What to do:
1. Do the following statements agree with the figure legend? For each, answer yes or no and quote the words from the legend that decide it.
(a) HepG2 cells were treated with H2O2 or NAC.
(b) iBAs were treated with 10 μM of various FAs.
(c) The results in panel f were analysed using ANOVA.
2. In the figure legend, rewrite the paragraph that begins "a,b, HepG2 cells were transfected" as a brief list, keeping its main facts.

Extract:
***

Fig. 6: ATGL levels are regulated by ROS in HepG2 cells and repressed by overloaded FAs.
From: Peroxisomal β-oxidation acts as a sensor for intracellular fatty acids and regulates lipolysis
a,b, HepG2 cells were transfected with CAT or ACOX1 siRNA. After 48 h, IB was conducted to analyse protein levels using the indicated antibodies (n = 6 in CAT and 12 in Nc siRNA, F = 30.1 (a); n = 5 in ACOX1 and 8 in Nc siRNA, F = 20.62 (b)). c,d, HepG2 cells were treated with H2O2 or NAC and collected at the indicated time points. IB was conducted to analyse protein levels using the indicated antibodies (n = 4 in H2O2 treatment and 9 in control, F = 9.689 (c); n = 5 in 6 mM and 7 mM NAC, 6 in 5 mM and 8 mM NAC and 9 in control, F = 47.12 (d)). e, iBAs with PEX2–FLAG–EGFP expression were treated with 0.1 μM Iso and collected at the indicated time points. IP and IB were conducted using the indicated antibodies (n = 4, F = 11.01). f, iBAs were transfected with Nc and Pex2 siRNA. After 48 h, cells were stimulated with 0.1 μM Iso for 24 h at the indicated doses. IB was conducted to check protein levels using the indicated antibodies (n = 4). g–i, iBAs were treated with 100 μM of various FAs. After 48 h, cells were collected for IB analysis or lipolysis measurement was performed (n = 5, F = 14.35 (g), 16.51 (h) and 7.892 (i)). Results are shown as the mean ± s.e.m. and analysed using a two-sided Student’s t-test (f) or ANOVA with Dunnett correction for multiple comparisons between control and other groups (a–e,g–i).

***

(Collected data entries)
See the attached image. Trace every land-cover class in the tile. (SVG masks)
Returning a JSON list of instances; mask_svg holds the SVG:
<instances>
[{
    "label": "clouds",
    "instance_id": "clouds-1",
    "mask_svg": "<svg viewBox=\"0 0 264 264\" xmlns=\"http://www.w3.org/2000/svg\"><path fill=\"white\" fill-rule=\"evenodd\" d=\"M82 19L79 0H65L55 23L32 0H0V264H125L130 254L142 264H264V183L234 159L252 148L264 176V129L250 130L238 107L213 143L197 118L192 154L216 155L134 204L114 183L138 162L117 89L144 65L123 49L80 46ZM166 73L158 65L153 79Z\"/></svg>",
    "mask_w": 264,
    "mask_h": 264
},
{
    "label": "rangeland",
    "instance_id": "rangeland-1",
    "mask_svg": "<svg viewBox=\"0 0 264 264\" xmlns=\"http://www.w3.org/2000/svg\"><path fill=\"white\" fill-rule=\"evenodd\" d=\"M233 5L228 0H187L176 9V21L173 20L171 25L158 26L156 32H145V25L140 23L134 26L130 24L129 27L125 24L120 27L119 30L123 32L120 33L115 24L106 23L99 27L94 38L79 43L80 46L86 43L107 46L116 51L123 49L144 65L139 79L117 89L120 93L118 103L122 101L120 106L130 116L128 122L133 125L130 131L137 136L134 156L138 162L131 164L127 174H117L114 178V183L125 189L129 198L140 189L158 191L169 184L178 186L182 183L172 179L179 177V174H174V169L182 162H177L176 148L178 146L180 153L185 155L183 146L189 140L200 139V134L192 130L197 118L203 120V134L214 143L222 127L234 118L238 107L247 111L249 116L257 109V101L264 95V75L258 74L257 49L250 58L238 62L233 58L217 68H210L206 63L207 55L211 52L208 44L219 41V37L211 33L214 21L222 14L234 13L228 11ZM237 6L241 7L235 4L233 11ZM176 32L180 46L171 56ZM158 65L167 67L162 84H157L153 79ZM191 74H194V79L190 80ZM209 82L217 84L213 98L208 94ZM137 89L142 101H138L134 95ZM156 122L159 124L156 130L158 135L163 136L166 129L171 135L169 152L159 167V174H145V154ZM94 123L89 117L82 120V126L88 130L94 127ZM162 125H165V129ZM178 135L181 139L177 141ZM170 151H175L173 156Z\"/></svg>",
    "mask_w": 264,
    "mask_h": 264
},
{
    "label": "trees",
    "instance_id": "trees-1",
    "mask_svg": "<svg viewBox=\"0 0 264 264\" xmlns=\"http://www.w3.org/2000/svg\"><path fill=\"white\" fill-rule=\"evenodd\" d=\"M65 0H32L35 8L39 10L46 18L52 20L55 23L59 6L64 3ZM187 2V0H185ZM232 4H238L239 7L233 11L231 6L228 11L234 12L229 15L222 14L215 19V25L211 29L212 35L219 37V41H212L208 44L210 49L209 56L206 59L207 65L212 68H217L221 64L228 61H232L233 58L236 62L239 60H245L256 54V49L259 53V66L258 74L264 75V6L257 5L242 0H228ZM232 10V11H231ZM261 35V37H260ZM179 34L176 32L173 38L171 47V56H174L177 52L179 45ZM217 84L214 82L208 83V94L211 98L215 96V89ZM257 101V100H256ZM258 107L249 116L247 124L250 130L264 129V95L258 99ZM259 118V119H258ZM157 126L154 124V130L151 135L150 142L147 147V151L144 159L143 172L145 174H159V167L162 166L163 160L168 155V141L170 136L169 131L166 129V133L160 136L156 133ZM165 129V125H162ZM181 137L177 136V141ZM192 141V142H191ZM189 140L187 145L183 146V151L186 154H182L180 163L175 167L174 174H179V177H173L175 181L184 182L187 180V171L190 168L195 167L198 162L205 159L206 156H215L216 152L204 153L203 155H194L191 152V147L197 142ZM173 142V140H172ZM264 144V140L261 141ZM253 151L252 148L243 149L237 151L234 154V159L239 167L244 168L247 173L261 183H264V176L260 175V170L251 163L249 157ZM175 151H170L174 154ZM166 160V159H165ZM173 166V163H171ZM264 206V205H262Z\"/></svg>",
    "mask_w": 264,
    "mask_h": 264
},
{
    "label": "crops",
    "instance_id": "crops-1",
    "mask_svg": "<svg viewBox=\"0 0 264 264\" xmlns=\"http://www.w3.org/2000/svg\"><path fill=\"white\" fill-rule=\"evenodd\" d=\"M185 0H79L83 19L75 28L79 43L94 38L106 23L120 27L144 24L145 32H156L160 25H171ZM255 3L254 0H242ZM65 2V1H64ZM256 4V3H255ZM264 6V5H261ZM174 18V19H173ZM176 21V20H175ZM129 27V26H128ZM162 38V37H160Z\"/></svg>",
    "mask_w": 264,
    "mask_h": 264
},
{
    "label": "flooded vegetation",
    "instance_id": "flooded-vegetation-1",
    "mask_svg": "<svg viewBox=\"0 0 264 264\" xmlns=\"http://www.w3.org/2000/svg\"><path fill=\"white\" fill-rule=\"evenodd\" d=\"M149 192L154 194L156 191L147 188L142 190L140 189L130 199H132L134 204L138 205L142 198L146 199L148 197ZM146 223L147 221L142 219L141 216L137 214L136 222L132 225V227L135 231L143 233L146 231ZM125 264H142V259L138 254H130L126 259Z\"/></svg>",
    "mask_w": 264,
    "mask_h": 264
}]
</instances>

***

Answers to the exercise:
1.
(a) Yes: "HepG2 cells were treated with H2O2 or NAC and collected at the indicated time points."
(b) No: "iBAs were treated with 100 μM of various FAs."
(c) No: "analysed using a two-sided Student’s t-test (f)"

2.
- a,b: HepG2 cells were transfected with CAT or ACOX1 siRNA, and protein levels were checked by IB after 48 h.
- c,d: HepG2 cells were treated with H2O2 or NAC, collected at the indicated time points and analysed by IB.
- e: iBAs expressing PEX2–FLAG–EGFP were treated with 0.1 μM Iso, collected at the indicated time points and analysed by IP and IB.
- f: iBAs were transfected with Nc and Pex2 siRNA. After 48 h they were stimulated with 0.1 μM Iso for 24 h and analysed by IB.
- g–i: iBAs were treated with 100 μM of various FAs. After 48 h, IB analysis or lipolysis measurement was performed.
- Statistics: results are shown as mean ± s.e.m. Panel f was analysed with a two-sided Student’s t-test. Panels a–e and g–i were analysed with ANOVA with Dunnett correction.